Start of Material for the task
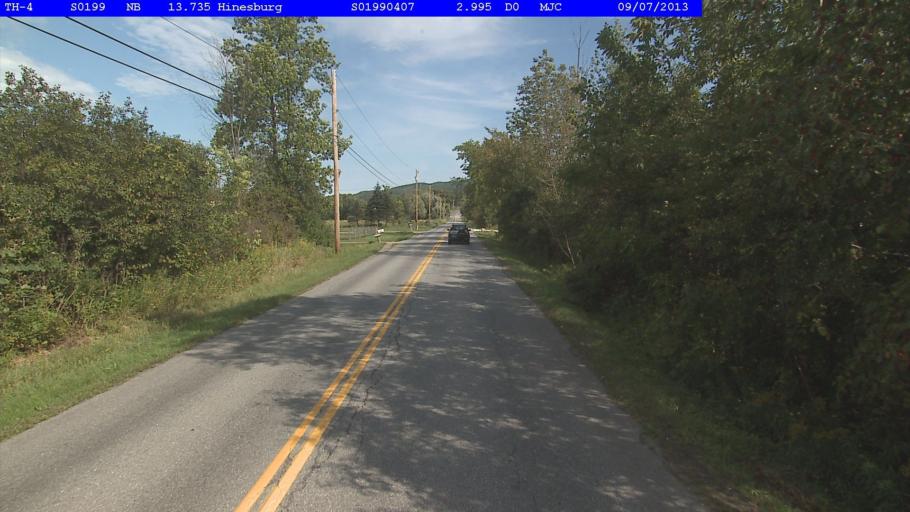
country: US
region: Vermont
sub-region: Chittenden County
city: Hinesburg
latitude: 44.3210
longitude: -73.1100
End of Material for the task
Start of Material for the task
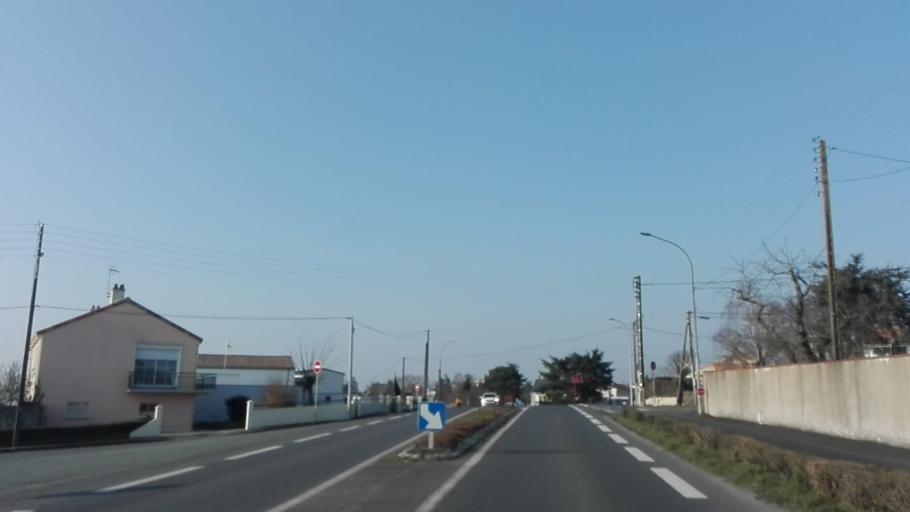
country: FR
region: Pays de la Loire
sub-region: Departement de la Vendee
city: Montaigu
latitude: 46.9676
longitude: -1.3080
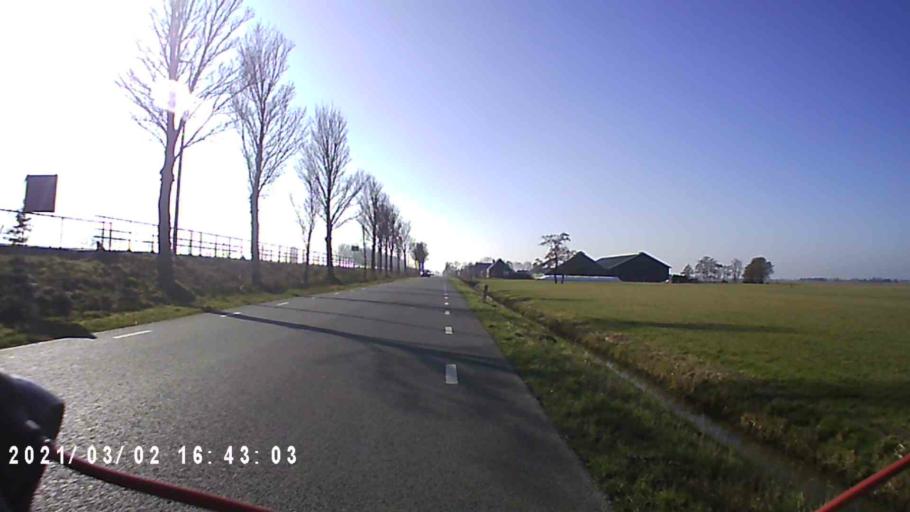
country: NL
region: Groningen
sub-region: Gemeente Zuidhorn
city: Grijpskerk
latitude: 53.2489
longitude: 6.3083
End of Material for the task
Start of Material for the task
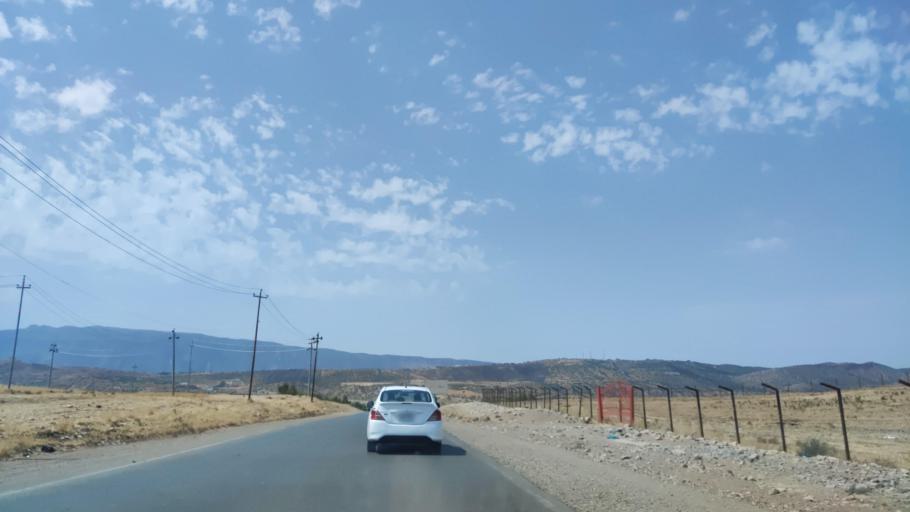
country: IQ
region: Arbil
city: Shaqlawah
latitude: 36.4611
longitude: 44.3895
End of Material for the task
Aim of the task: Put the data starting at the line containing "longitude: -1.3080" and ending at the line containing "latitude: 53.2489" into a two-column CSV with the headers field and value. Give one row per line of data, quote each field, turn any line breaks into spaces, and omit the pictures.

Answer to the exercise:
field,value
"longitude:","-1.3080"
"country:","NL"
"region:","Groningen"
"sub-region:","Gemeente Zuidhorn"
"city:","Grijpskerk"
"latitude:","53.2489"